● **GIVEN PROBLEM 1**
Express the lines of the listing between the line holding "collector number: 1387" and the end of the listing, inclusive, as a JSON list of strings with one string per line, leaving out blank lines.

● **PAGE EXCERPT**
[START]

This way, you can have 'invoice nr', 'price', 'product name', 'paid on ' for invoices, 'keywords' on all documents, and 'balance before', 'balance after' on bank statements.

However, I'm not entirely sure about the benefit of that. This requires a lot more manual editing of your documents, and I'm not sure this will really help you find documents easier.

Need some additional thoughts on this.

jonaswinkler avatar Jan 04 '21 16:01 jonaswinkler

Maybe an additional multi line text field called "notes" is all we need. I'd add that to the search index, so that you'll find documents when searching for words appearing in their notes.

jonaswinkler avatar Jan 07 '21 13:01 jonaswinkler

I have a similar use case, that might be fulfilled with a general type of custom metadata, but even better by the proposed defined-metadata-fields (price). In my country we have to do rather specific tax declarations. For any given store I need to write:

  1. the tax number of the store
  2. How many invoices I have received from this store (in a specific period)
  3. The total of money spent in this store (in a specific period)

I already get close to that when I search for my "deductible-food" tag and "Total" or any value that might be used by that vendor. But the search doesn't allow me to restrict to a specific vendor (except for extending the search of course, but matching the exact Correspondent is somehow cumbersome, selecting from the dropdown sounds way more fun)

So for me something like the "aws" tags would be perfect. Having a tag "deductible-food" and (in our case optionally) assigning it a "content".

Today I can already use the document view for all the invoices with deductible-food, a single correspondent (which I have assigned to the stores) and thus get the number of invoices. But if there was a way of easily getting one specific field (might be document metadata or tag-content) in that view I could just scroll down my list and take the values out, or even better use the rest api to sum them all up.

[END]

● **GIVEN PROBLEM 2**
Repeat the forum thread passage between "So for me something" and "them all up.", inclusive, renaming "deductible-food" to "tax-relief-food" throughout.

● **SOURCE DATA**
[START]

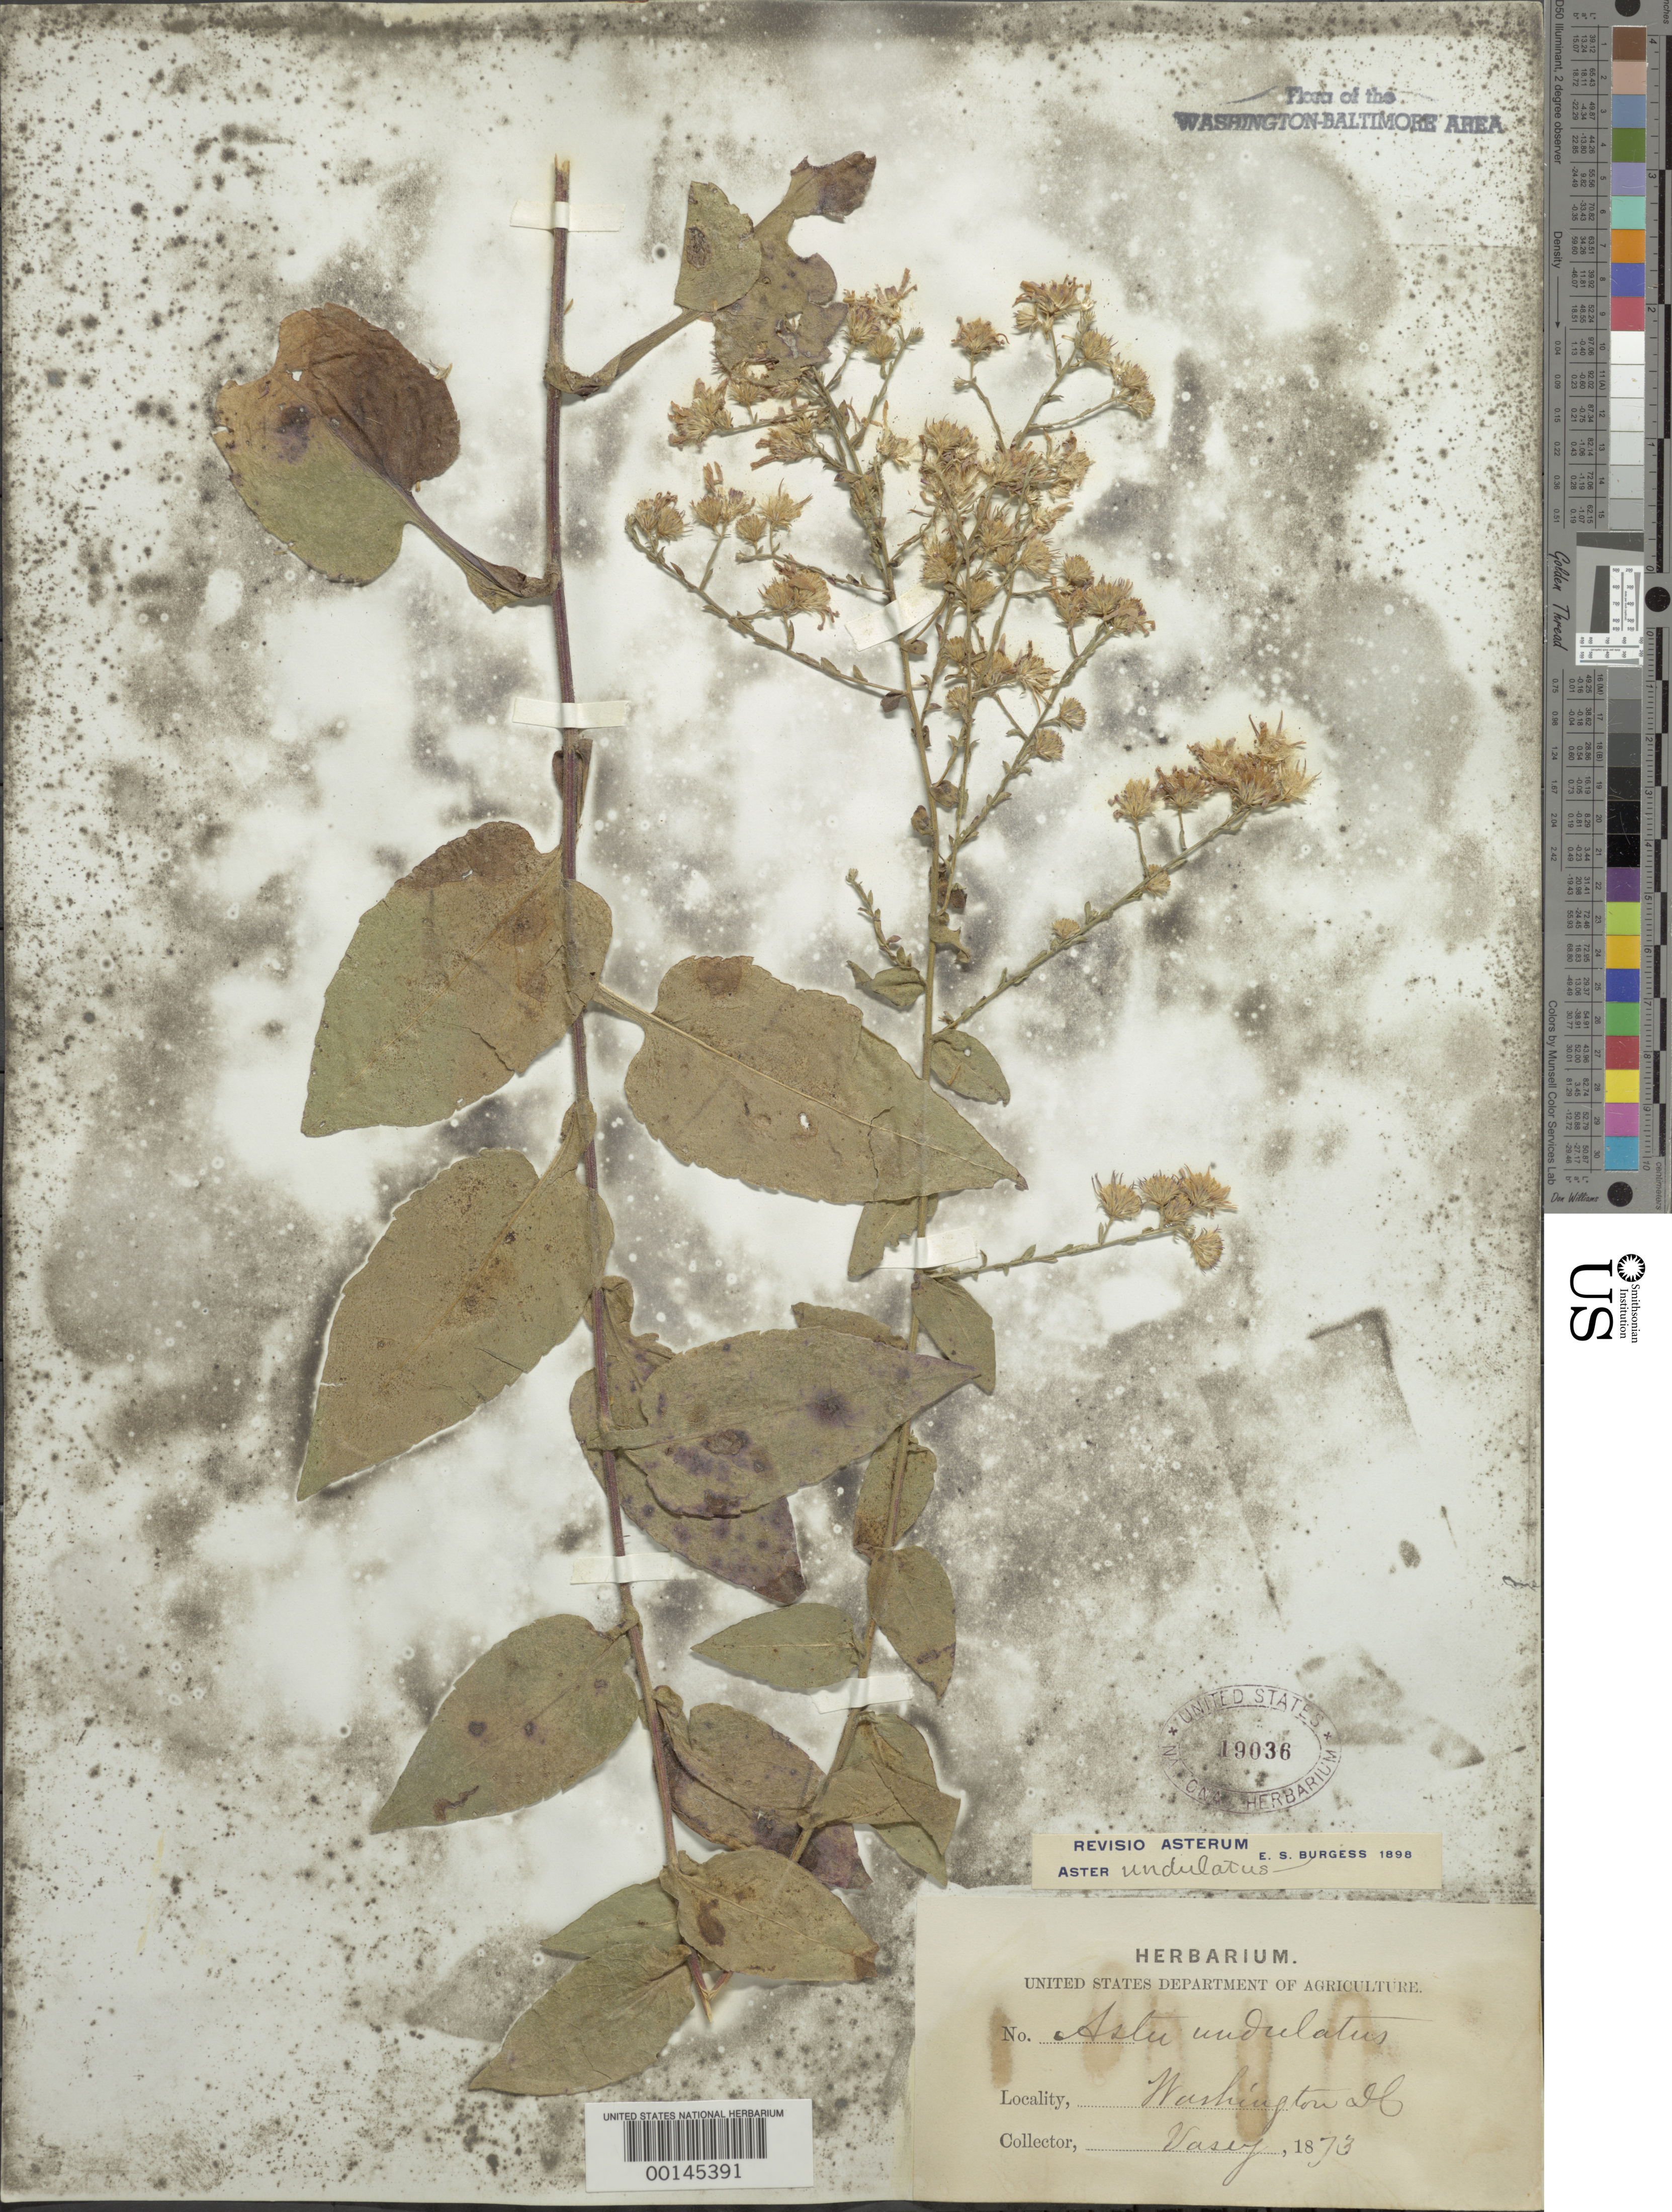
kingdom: Plantae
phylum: Tracheophyta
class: Magnoliopsida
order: Asterales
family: Asteraceae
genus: Symphyotrichum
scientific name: Symphyotrichum undulatum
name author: (L.) G.L. Nesom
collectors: G. Vasey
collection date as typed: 1873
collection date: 1873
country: United States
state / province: District of Columbia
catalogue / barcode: US 19036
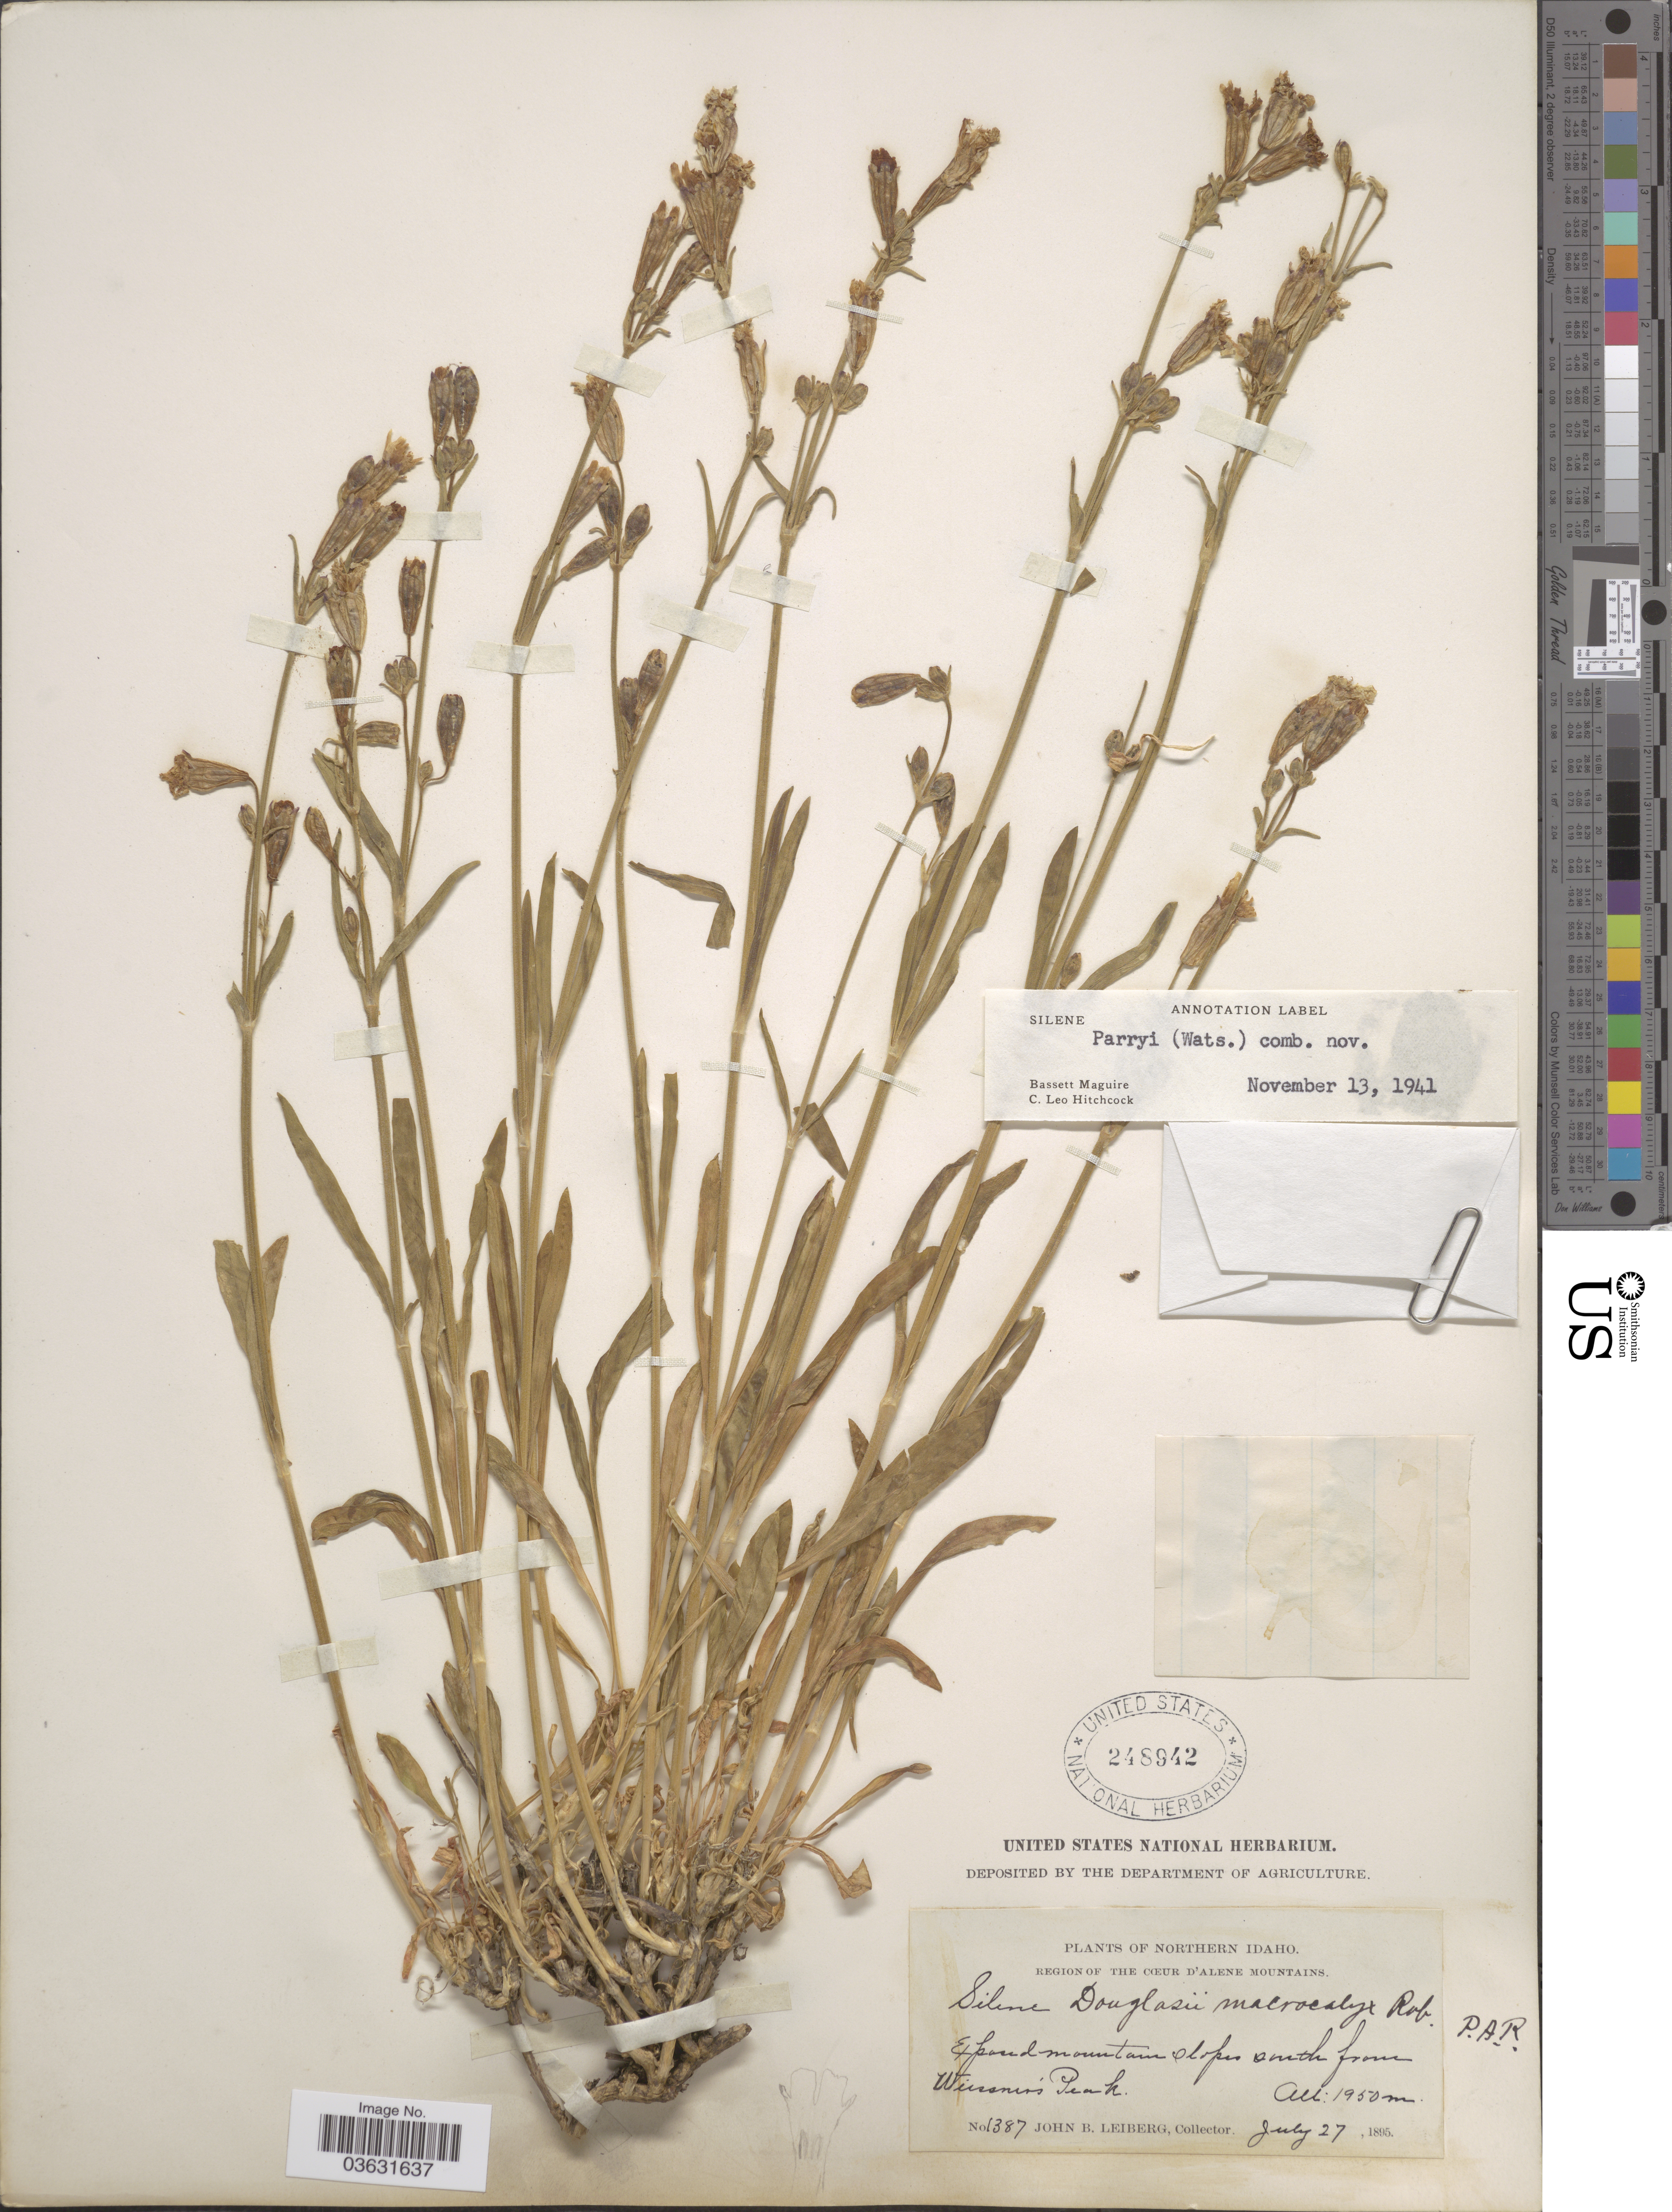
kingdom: Plantae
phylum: Tracheophyta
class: Magnoliopsida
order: Caryophyllales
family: Caryophyllaceae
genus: Silene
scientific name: Silene parryi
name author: (S. Watson) C.L. Hitchc. & Maguire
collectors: J. B. Leiberg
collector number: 1387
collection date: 1895-07-27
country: United States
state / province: Idaho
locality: Northern Idaho. Region of the Cœur d'Alene Mountains. Expand mountain slopes south from Wisconsin's Peak.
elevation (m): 1950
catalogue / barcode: US 248942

[END]

● **TASK OUTPUT 1**
[
  "collector number: 1387",
  "collection date: 1895-07-27",
  "country: United States",
  "state / province: Idaho",
  "locality: Northern Idaho. Region of the Cœur d'Alene Mountains. Expand mountain slopes south from Wisconsin's Peak.",
  "elevation (m): 1950",
  "catalogue / barcode: US 248942"
]

● **TASK OUTPUT 2**
So for me something like the "aws" tags would be perfect. Having a tag "tax-relief-food" and (in our case optionally) assigning it a "content".

Today I can already use the document view for all the invoices with tax-relief-food, a single correspondent (which I have assigned to the stores) and thus get the number of invoices. But if there was a way of easily getting one specific field (might be document metadata or tag-content) in that view I could just scroll down my list and take the values out, or even better use the rest api to sum them all up.